Roedelius et Christopher Chaplin / photo S. Mazars
Roedelius et Chaplin
Même si les huit musiciens qui participent à la jam session qui s'ensuit ont eu l'occasion de répéter au Zellerhof et lors du soundcheck, leur set repose tout de même en grande partie sur l'improvisation. Le piano d'Achim Roedelius, les nappes de Tim Story, les bips et les clics de Christopher Chaplin, les rythmes discrets de Christoph H. Müller, le moog aérien de Thomas Rabitsch, sans oublier les deux violoncelles : tous ces sons entrent dans une véritable conversation, tour à tour sombre et légère, inquiétante et romantique.
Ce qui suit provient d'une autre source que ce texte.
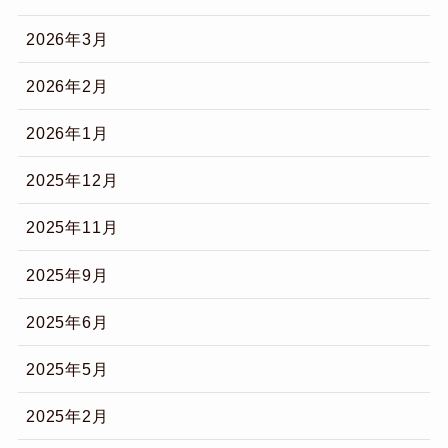
2026年3月
2026年2月
2026年1月
2025年12月
2025年11月
2025年9月
2025年6月
2025年5月
2025年2月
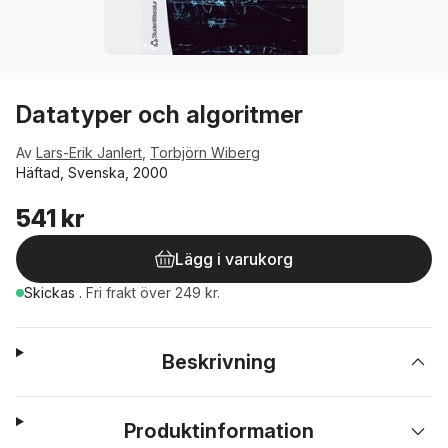
Datatyper och algoritmer
Av
Lars-Erik Janlert
,
Torbjörn Wiberg
Häftad, Svenska, 2000
541 kr
Lägg i varukorg
Skickas
.
Fri frakt över 249 kr.
Beskrivning
Produktinformation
Le concert est décidément trop court mais Achim est intraitable : il n'y a aura pas de rappel, car le programme de la soirée n'est pas terminé ! On espère en tout cas que quelqu'un a pris la peine d'enregistrer cette musique et aura la bonne idée de la publier.

Rosa Roedelius : Aufbetten / photo S. Mazars
Rosa Roedelius : Aufbetten
Comme à son habitude, Rosa, la fille d'Achim, présente une petite performance – semi-improvisée l'année passée, conçue en dernière minute cette fois-ci. Comme lors de la précédente édition, certains éléments de son installation étaient visibles autour de la scène dès le début du festival. Etait-ce un lit, sur la gauche ? Une sorte de crucifix, tout au fond ? Et que signifie cette corde à linge ? On sait que chaque élément prendra tout son sens lors de sa présentation, intitulée Aufbetten. Sans façon, la belle Rosa donne de sa personne dans cette performance brève mais charmante, interlude léger entre deux concerts colossaux.


Car Achim Roedelius n'en a pas fini. Pour rendre hommage à son ami Dieter Moebius, trop tôt disparu, le « grand-père aux pieds nus », comme il se nomme parfois, se métamorphose en DJ le temps de jouer quelques standards de leur groupe mythique : Cluster. On reconnaît bien sûr l'un des tubes enregistrés avec Brian Eno, Ho Renomo (Cluster & Eno, 1977), mais aussi plusieurs extraits de l'album Sowiesoso (1976) comme Es war einmal, le brillant Dem Wanderer et aussi un titre de circonstance : In Ewigkeit, trait d'union entre le thème du festival et l'hommage à Moebius. « Adieu Moebi ! Dis-nous ce que tu vis à présent, et où tu es ! » Tels sont les derniers mots adressés par Achim à son ami perdu.

DJ Roedelius joue les classiques de Cluster en hommage à Dieter Moebius / photo S. Mazars
DJ Roedelius joue les classiques de Cluster en hommage à Dieter Moebius

Jour 5 – dimanche 9 août : Lunz Spirituell

Tempus Transit : Roedelius, Albin Paulus, Stephan Steiner / photo S. Mazars
Tempus Transit : Roedelius, Albin Paulus, Stephan Steiner
L'ultime concert du dimanche après la messe constitue, comme l'année passée, le véritable rappel, la cerise sur le gâteau. Hans-Joachim Roedelius retrouve Albin Paulus et Stephan « Stoney » Steiner, ses partenaires de Tempus Transit, pour une heure supplémentaire d'accords électroniques, de piano et de musique médiévale. Un final fort émouvant pour un festival une fois encore éblouissant, qui s'achève en accolades et photos de familles.

La fête se poursuit un peu plus tard lors d’un dernier déjeuner, mais ce sera sans moi. Il me faut encore faire les sept heures de route (qui deviendront neuf) qui me séparent de Strasbourg, troquer la fraîcheur du Lunzer See contre l’asphalte brûlant, la scène aquatique contre les aires d’autoroute, les violons aimables contre les klaxons rageurs. Mais qu’importe, puisque c’est en musique, et que Roedelius et les autres sont les compagnons du voyage.